ГЕЛЬБУРГ: Да, с ценой все в порядке, но…

КЕЙЗ: Я еще раз прошелся там мимо, думаю после некоторого ремонта это было бы отличное представительство для Гарвардского клуба.

ГЕЛЬБУРГ: Да, здание красивое. Но сам для себя я еще не окончательно уверился и хотел бы сказать по этому поводу пару слов… если вы, конечно, ни сию минуту выходите в море.

КЕЙЗ: Несколько минут у меня еще есть.
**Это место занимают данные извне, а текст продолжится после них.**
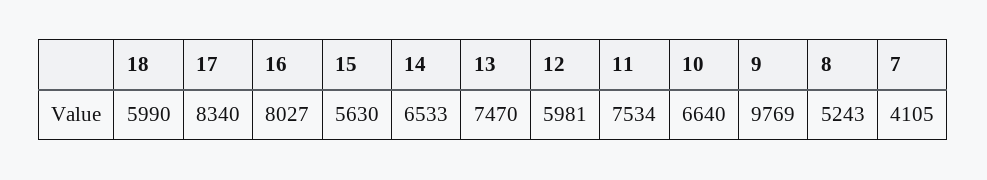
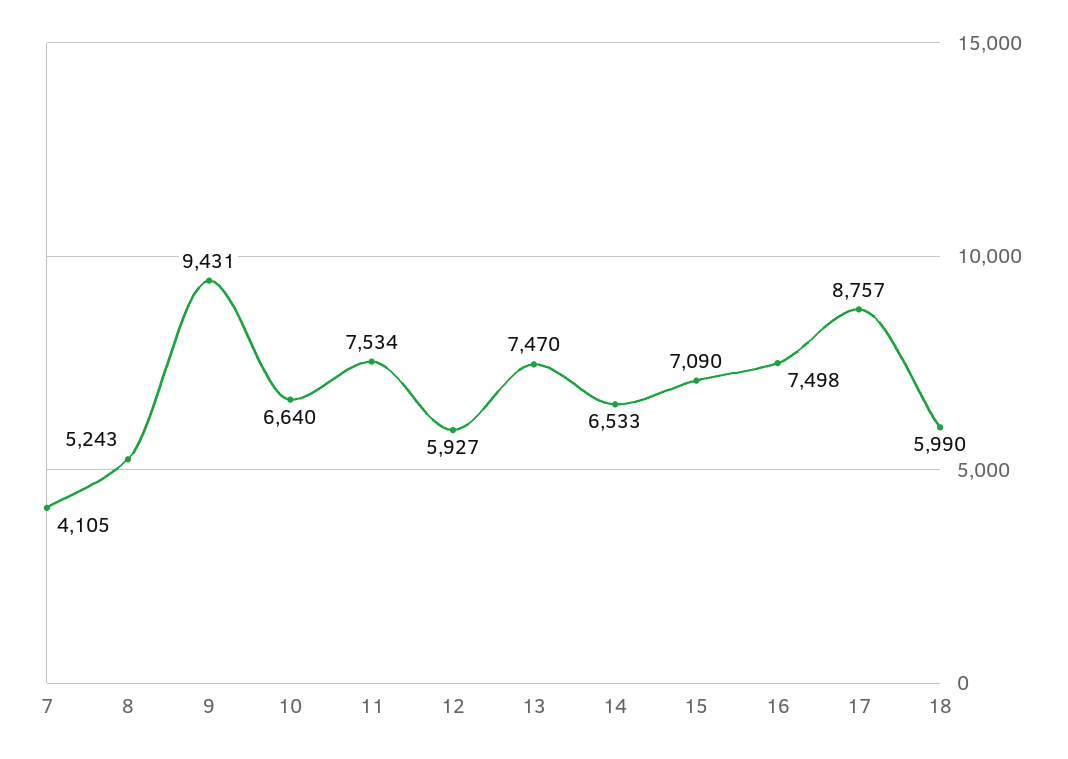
17: 8340 -> 8757
16: 8027 -> 7498
15: 5630 -> 7090
12: 5981 -> 5927
9: 9769 -> 9431

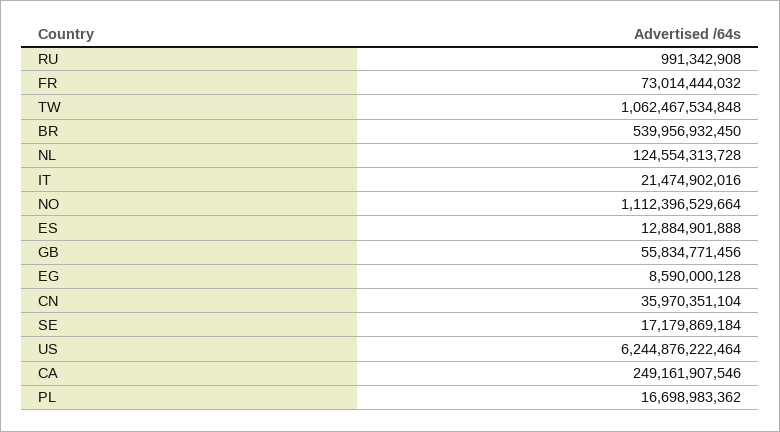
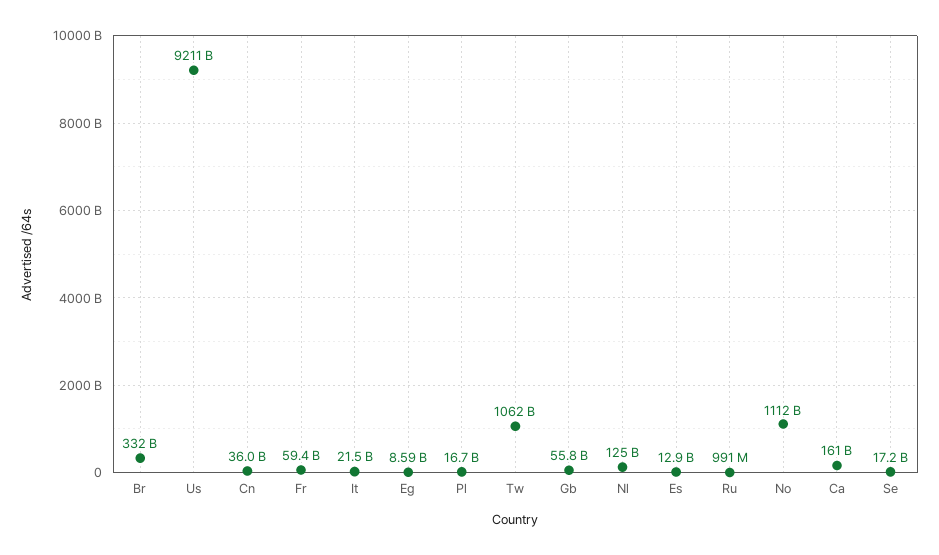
FR: 73014444032 -> 59400000000
BR: 539956932450 -> 332000000000
US: 6244876222464 -> 9211000000000
CA: 249161907546 -> 161000000000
Давайте, выкладывайте.

ГЕЛЬБУРГ: … Пока не забыл… Мы получили очень милое письмо от Жерома.

Никакой реакции со стороны Кейза.

От моего сына.

КЕЙЗ: Ах да! Как у него дела?

ГЕЛЬБУРГ: Они посылают его в форт Силл: читать лекции по артиллерии.

КЕЙЗ: Ну, вот видите! Отлично!.. Значит, у него, действительно, намерение сделать карьеру в армии.

ГЕЛЬБУРГ: (удивлен, что Кейз этого не понял). Ну, конечно!

КЕЙЗ: Ну, и прекрасно. Удивительно, для представителя вашего народа… Я-то думал, что речь идет только об обучении.

ГЕЛЬБУРГ: О, нет. В этом его жизнь. Я не знаю, как вас и благодарить.

КЕЙЗ: Я сделал это с радостью. Там, в Вестпойнте, им явно не повредит кое-кто из ваших людей, чтобы немножко привнести жизни в их лавочку. Так как же с 611?

ГЕЛЬБУРГ: (излагает, полный достоинства). Возможно, вы еще помните, что в связи с несколькими домами мы заключали с фирмой «ABC» договоры на работы по прокладке коммуникаций?

КЕЙЗ: «ABC»? Не помню. А какое это имеет отношение к делу?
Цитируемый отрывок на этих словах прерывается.